History, Legacy and Social Transformation
This grouping builds on CEES’ longstanding strengths concerning the historical processes at work within the former socialist region and has broadened since 2008 to incorporate legacy issues and more recent societal shifts across the region.
Professor Geoff Swain’s recent research includes a biographical examination of Tito (published by I B Tauris, 2011). Building on his earlier studies of Tito’s pre-war and wartime career, this biography considers in detail the dramatic switch from reform to reaction which occurred in Yugoslavia in the 1960s. Central here was the relationship Tito established with Khrushchev, linking to the theme of national aspirations under communism explored in the Latvian context through Professor Swain’s Leverhulme grant-funded project: Re-educating Latgale Youth.
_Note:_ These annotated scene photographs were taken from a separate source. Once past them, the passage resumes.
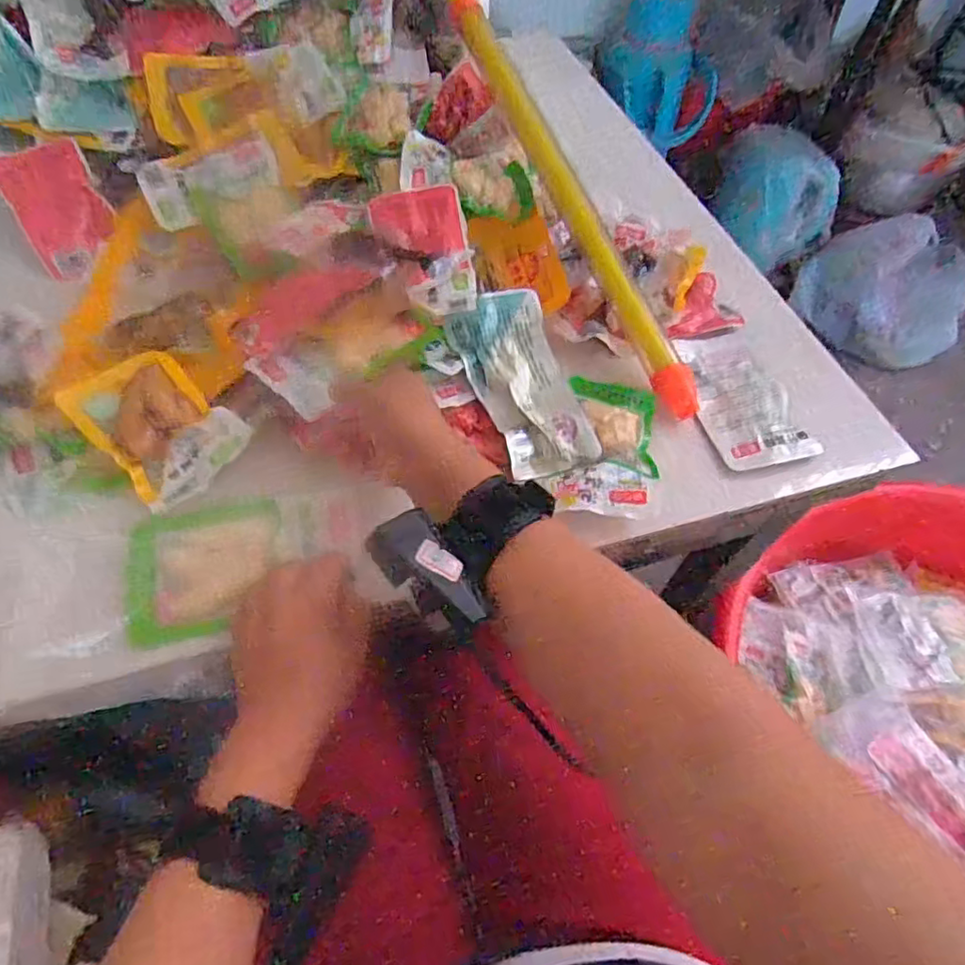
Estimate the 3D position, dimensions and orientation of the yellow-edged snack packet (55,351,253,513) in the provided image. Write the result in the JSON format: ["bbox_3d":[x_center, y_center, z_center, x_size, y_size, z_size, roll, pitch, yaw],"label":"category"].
[{"bbox_3d":[-0.229,-0.045,0.444,0.122,0.008,0.078,38,62,19],"label":"yellow-edged snack packet"}]

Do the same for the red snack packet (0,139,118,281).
[{"bbox_3d":[-0.381,-0.249,0.577,0.073,0.013,0.143,-29,83,-21],"label":"red snack packet"}]

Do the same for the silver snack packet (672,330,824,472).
[{"bbox_3d":[0.212,-0.075,0.529,0.076,0.020,0.139,-12,59,-12],"label":"silver snack packet"}]

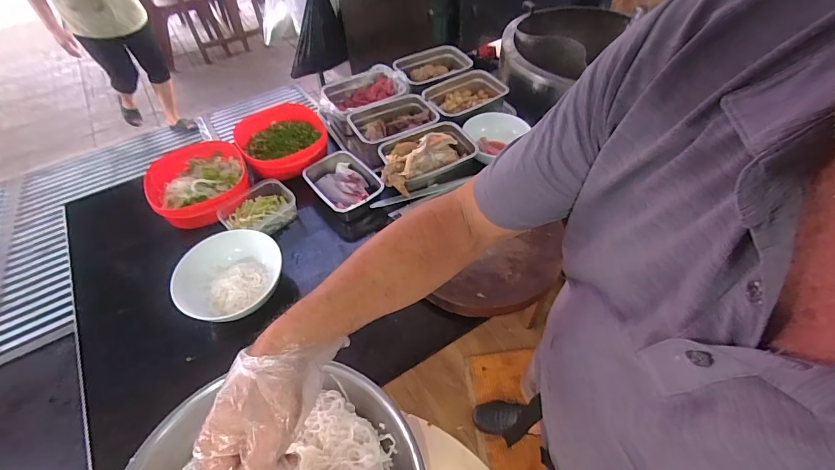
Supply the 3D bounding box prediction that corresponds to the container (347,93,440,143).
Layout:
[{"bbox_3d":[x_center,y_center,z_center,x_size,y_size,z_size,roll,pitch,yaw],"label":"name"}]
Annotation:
[{"bbox_3d":[-0.060,-0.291,1.046,0.213,0.058,0.151,-25,55,-17],"label":"container"}]

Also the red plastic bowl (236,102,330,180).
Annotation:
[{"bbox_3d":[-0.345,-0.240,1.035,0.231,0.078,0.245,-1,51,1],"label":"red plastic bowl"}]

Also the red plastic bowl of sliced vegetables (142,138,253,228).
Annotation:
[{"bbox_3d":[-0.503,-0.121,0.934,0.211,0.064,0.217,-28,56,-19],"label":"red plastic bowl of sliced vegetables"}]

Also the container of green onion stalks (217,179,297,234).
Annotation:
[{"bbox_3d":[-0.355,-0.053,0.906,0.108,0.048,0.156,37,61,27],"label":"container of green onion stalks"}]

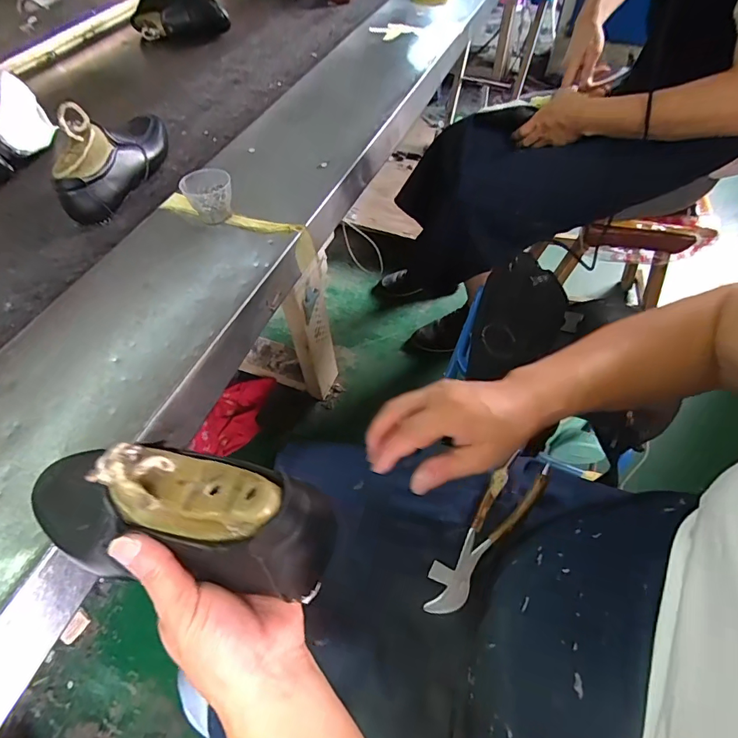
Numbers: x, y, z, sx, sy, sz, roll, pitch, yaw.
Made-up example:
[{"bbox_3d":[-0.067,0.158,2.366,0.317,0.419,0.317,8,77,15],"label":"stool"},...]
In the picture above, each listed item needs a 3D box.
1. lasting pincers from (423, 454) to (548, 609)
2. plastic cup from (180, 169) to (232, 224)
[{"bbox_3d":[0.121,0.171,0.462,0.046,0.026,0.187,34,64,23],"label":"lasting pincers"},{"bbox_3d":[-0.210,-0.229,0.589,0.063,0.052,0.051,-25,57,-12],"label":"plastic cup"}]

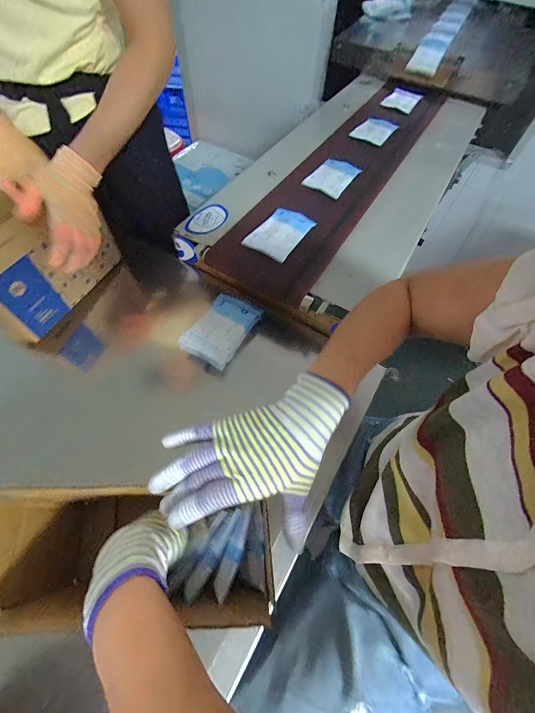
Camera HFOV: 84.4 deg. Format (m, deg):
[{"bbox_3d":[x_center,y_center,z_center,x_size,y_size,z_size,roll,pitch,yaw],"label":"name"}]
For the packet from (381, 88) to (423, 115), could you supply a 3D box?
[{"bbox_3d":[0.410,-0.779,0.903,0.088,0.025,0.141,33,65,14],"label":"packet"}]

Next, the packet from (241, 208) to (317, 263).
[{"bbox_3d":[0.026,-0.237,0.557,0.079,0.018,0.134,30,65,13],"label":"packet"}]

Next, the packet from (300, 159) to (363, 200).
[{"bbox_3d":[0.149,-0.405,0.658,0.079,0.020,0.136,33,65,14],"label":"packet"}]

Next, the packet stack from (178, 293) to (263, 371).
[{"bbox_3d":[-0.079,-0.046,0.532,0.089,0.044,0.139,30,65,13],"label":"packet stack"}]

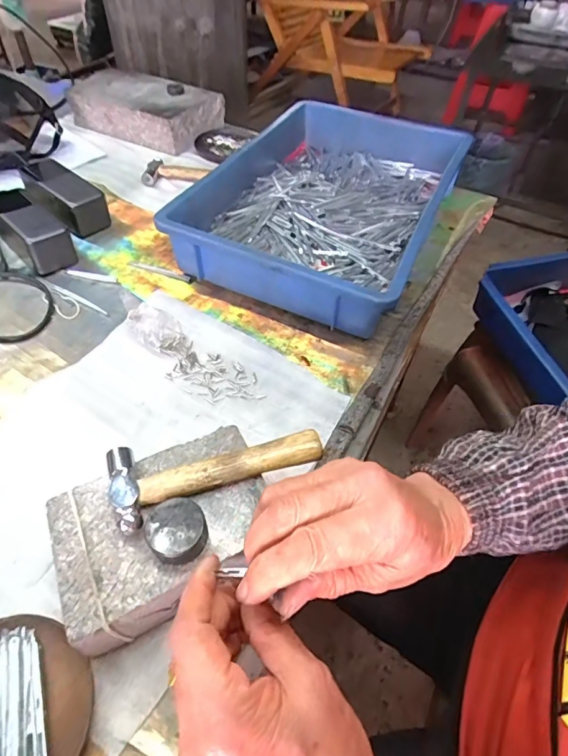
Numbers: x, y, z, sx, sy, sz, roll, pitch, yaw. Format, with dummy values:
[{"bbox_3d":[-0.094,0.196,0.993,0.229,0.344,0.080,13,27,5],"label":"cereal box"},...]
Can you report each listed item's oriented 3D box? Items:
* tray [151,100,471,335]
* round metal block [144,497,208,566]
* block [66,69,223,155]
[{"bbox_3d":[0.056,-0.259,0.642,0.298,0.085,0.454,22,53,13],"label":"tray"},{"bbox_3d":[-0.070,0.101,0.293,0.036,0.021,0.036,2,51,-3],"label":"round metal block"},{"bbox_3d":[-0.259,-0.508,0.835,0.242,0.065,0.153,21,53,13],"label":"block"}]

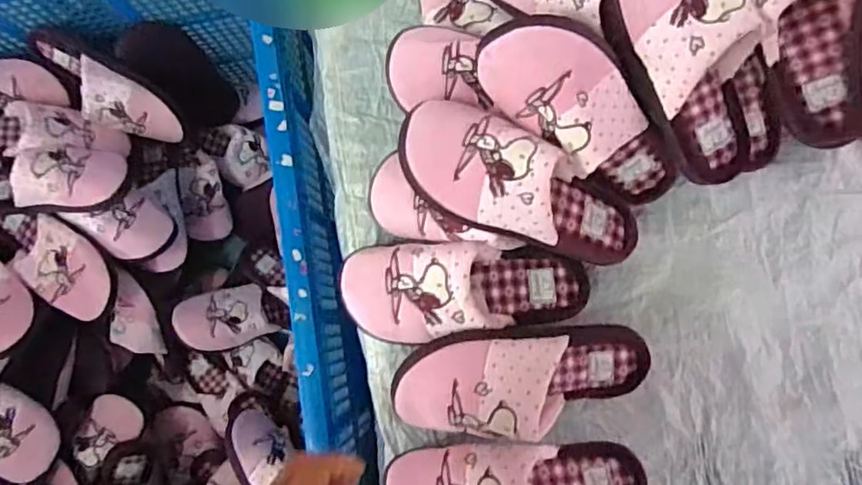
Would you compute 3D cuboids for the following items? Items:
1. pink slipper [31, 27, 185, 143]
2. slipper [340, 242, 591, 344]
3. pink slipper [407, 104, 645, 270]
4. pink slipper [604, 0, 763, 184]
[{"bbox_3d":[-0.494,-0.229,0.931,0.242,0.079,0.095,38,86,-17],"label":"pink slipper"},{"bbox_3d":[0.031,0.051,0.606,0.248,0.061,0.097,0,84,3],"label":"slipper"},{"bbox_3d":[0.089,-0.051,0.564,0.243,0.087,0.099,25,85,-17],"label":"pink slipper"},{"bbox_3d":[0.226,-0.167,0.534,0.112,0.069,0.244,-21,104,0],"label":"pink slipper"}]

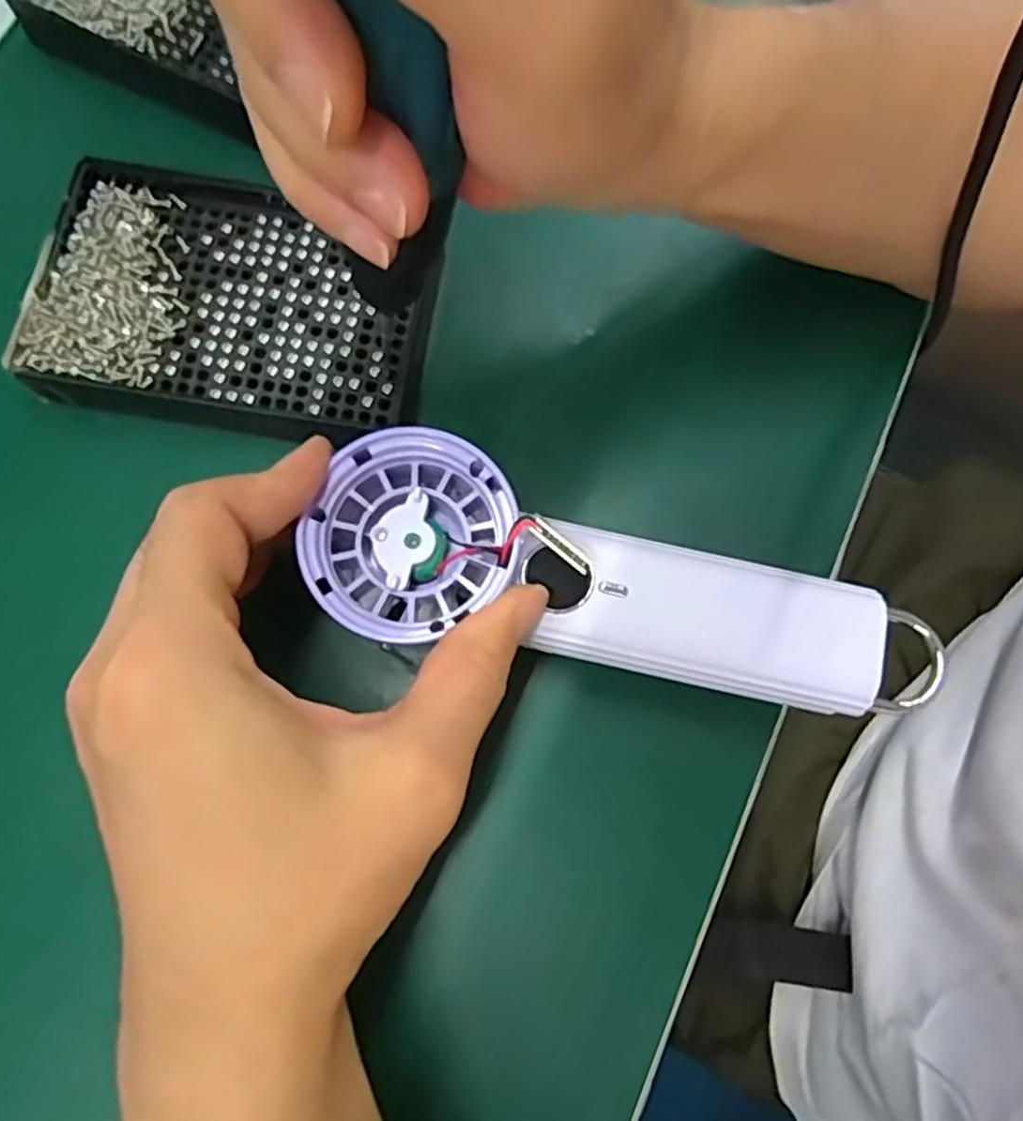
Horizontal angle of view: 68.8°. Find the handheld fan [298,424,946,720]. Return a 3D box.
[{"bbox_3d":[0.032,0.010,0.219,0.180,0.028,0.057,15,78,-3],"label":"handheld fan"}]

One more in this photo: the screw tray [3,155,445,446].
[{"bbox_3d":[-0.098,-0.096,0.272,0.138,0.015,0.096,7,78,0],"label":"screw tray"}]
Dr Jon Oldfield’s current research is structured primarily around two RCUK grants (in collaboration with Dr Denis Shaw, University of Birmingham). This work provides a first in-depth examination of the emergence of Russian geographical thought (The Landscape Concept in Russian Scientific Thought c1880s - 1991) and the significant contribution of Soviet geographers and cognate scientists to modern environmental understanding (Soviet Environment project). Dr Oldfield is also part of a new Leverhulme International Network award (2013-2015) involving leading US, UK and Russian institutions, which aims to shape the research agenda within Russian environmental history.
Professor Terry Cox has edited several volumes on issues of legacies and post-communist transformation in recent years. These have dealt with: the challenges to communist rule in Eastern Europe in and around 1956, transformation and legacy in 1989, and continuities, legacies and turning points in Polish history (with Martin Myant). He has also been developing research on state-society relations in the process of post-communist transformation, engaging with the debate on ‘the weakness of civil society’ in Eastern Europe and the relative impact of communist era legacies and post-communist developments on the development of civil society. His recent publications have drawn on findings from earlier completed surveys of interest groups and policy makers in Hungary 1994-2002 and on a Leverhulme-funded project on Policy Actors and Policy Making in Post-Communist Hungary (in collaboration with Sandor Gallai, Corvinus University Budapest) based on elite interviews with leading policy actors in four different policy areas in Hungary. He is currently working with colleagues in Hungary, Slovenia and the Czech Republic on the design and implementation of new rounds of survey research on interest groups in each country.
Dr Helen Hardman’s recent monograph Gorbachev’s export of perestroika to Eastern Europe (MUP, 2012) provides an innovative examination of the liberalisation process in Central and Eastern Europe during the late 1980s, based on archival and interview fieldwork in Hungary, Poland and Russia. This comparative project focused on an un-researched phenomenon, the communist party national conferences of 1987-1989, offering a new perspective on the democratization process in the region. Her current research is exploring systemic human rights abuses in Europe and associated court reform in Russia (in collaboration with London Metropolitan University) as well as the process of electoral reform in Central and Eastern Europe (in collaboration with Queen’s University, Belfast).